KANKER serviks bisa disebabkan penyebaran virus HPV di dalam tubuh. Begitu juga yang dialami artis dan penyanyi Julia Perez, virus tersebut yang akhirnya membuat dirinya harus melawan kanker serviks selama kurang lebih 3 tahun. Sampai akhirnya kematian mengakhiri semua.

Tapi, bila bicara mengenai HPV, Dokter Spesialis Kebidanan dan Kandungan Prof dr Andrijono SpOG (K) menjelaskan, tidak ada gejala sedikit pun yang dirasakan pasien yang terkena virus itu. Kondisi tubuh pasien baik-baik saja, tak ada luka parah yang keluar, atau terjadinya kerusakan alat kelamin. ’’Itu kenapa banyak orang yang bilang virus HPV itu silent virus yang ramah tapi mematikan,’’ ucapnya saat dihubungi Okezone, Minggu (11/6/2017).

Karena virus HPV terbilang virus ramah, itu juga yang membuat repot setiap orang. Sebab, tanpa adanya gejala yang bisa langsung dirasakan, bisa saja Anda atau pasangan Anda mengidap virus tersebut. Berbeda dengan virus influenza yang membuat tubuh Anda menjadi demam.

Pasien yang ternyata memiliki virus HPV di dalam tubuhnya baru bisa terdeteksi bila melakukan skrining atau pemeriksaan tes HPV lebih lanjut. Pemeriksaan ini sudah bisa dilakukan bagi mereka yang akan menikah atau mereka yang melakukan aktivitas seks secara aktif.

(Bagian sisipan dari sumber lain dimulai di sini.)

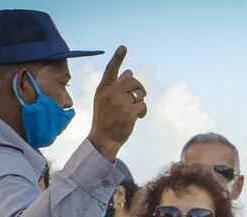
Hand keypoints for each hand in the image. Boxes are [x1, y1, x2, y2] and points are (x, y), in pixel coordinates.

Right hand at [88, 46, 146, 161]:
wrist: (103, 140)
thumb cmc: (106, 119)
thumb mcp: (106, 101)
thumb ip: (116, 86)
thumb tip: (129, 71)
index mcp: (103, 88)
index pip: (111, 70)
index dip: (118, 58)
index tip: (123, 47)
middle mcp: (110, 93)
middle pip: (133, 81)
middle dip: (139, 89)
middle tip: (139, 97)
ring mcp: (119, 102)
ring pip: (139, 94)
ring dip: (140, 102)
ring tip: (134, 111)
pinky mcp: (128, 112)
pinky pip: (143, 105)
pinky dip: (143, 112)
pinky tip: (138, 118)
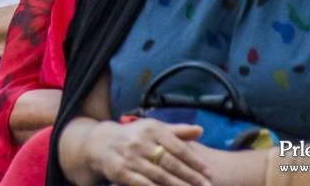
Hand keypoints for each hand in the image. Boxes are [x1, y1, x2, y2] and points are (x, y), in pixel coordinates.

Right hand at [89, 119, 210, 185]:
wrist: (100, 143)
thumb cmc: (134, 136)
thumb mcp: (153, 128)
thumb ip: (177, 131)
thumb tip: (200, 130)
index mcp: (151, 129)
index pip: (178, 147)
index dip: (194, 161)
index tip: (209, 172)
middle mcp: (140, 142)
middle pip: (170, 163)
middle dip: (191, 177)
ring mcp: (129, 158)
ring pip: (159, 175)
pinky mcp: (120, 172)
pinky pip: (143, 184)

Pencegahan dini bisa Anda lakukan dengan melakukan vaksin HPV. Perempuan maupun laki-laki disarankan untuk melakukan vaksin ini agar tubuhnya bisa terhindar dari virus mematikan tersebut. dr Andrijono menyatakan, anak usia 9 sampai 14 tahun paling direkomendasikan mendapatkan vaksi ini. Hal tersebut karena daya tahan dan system imun tubuh di usia itu masih sangat baik. Alhasil, pemberian dosis vaksin pun hanya dua suntikan saja.

Berbeda dengan mereka yang sudah berusia di atas 14 tahun. ’’Dosis vaksin pun menjadi 3 suntikan. Sebab, daya tahan tubuh dan system imunnya sudah tidak sebaik mereka yang masih berusia di bawah 14 tahun,’’ sambungnya. Dia juga menyarankan agar pemerinta bisa menggalakkan pemberian vaksin HPV secara nasional, bukan hanya di Jakarta saja.

Dia melanjutkan, virus HPV ini bila menyerang tubuh Anda, baru akan menumbuhkan kanker dalam tubub 7 sampai 10 tahun setelahnya. Maka dari itu, pencegahan sebelum tumbuhnya kanker menjadi hal yang paling penting. ’’Ini satu-satunya kanker yang bisa dicegah. Maka dari itu, sangat penting bagi Anda untuk melakukan vaksin HPV,’’ tegasnya.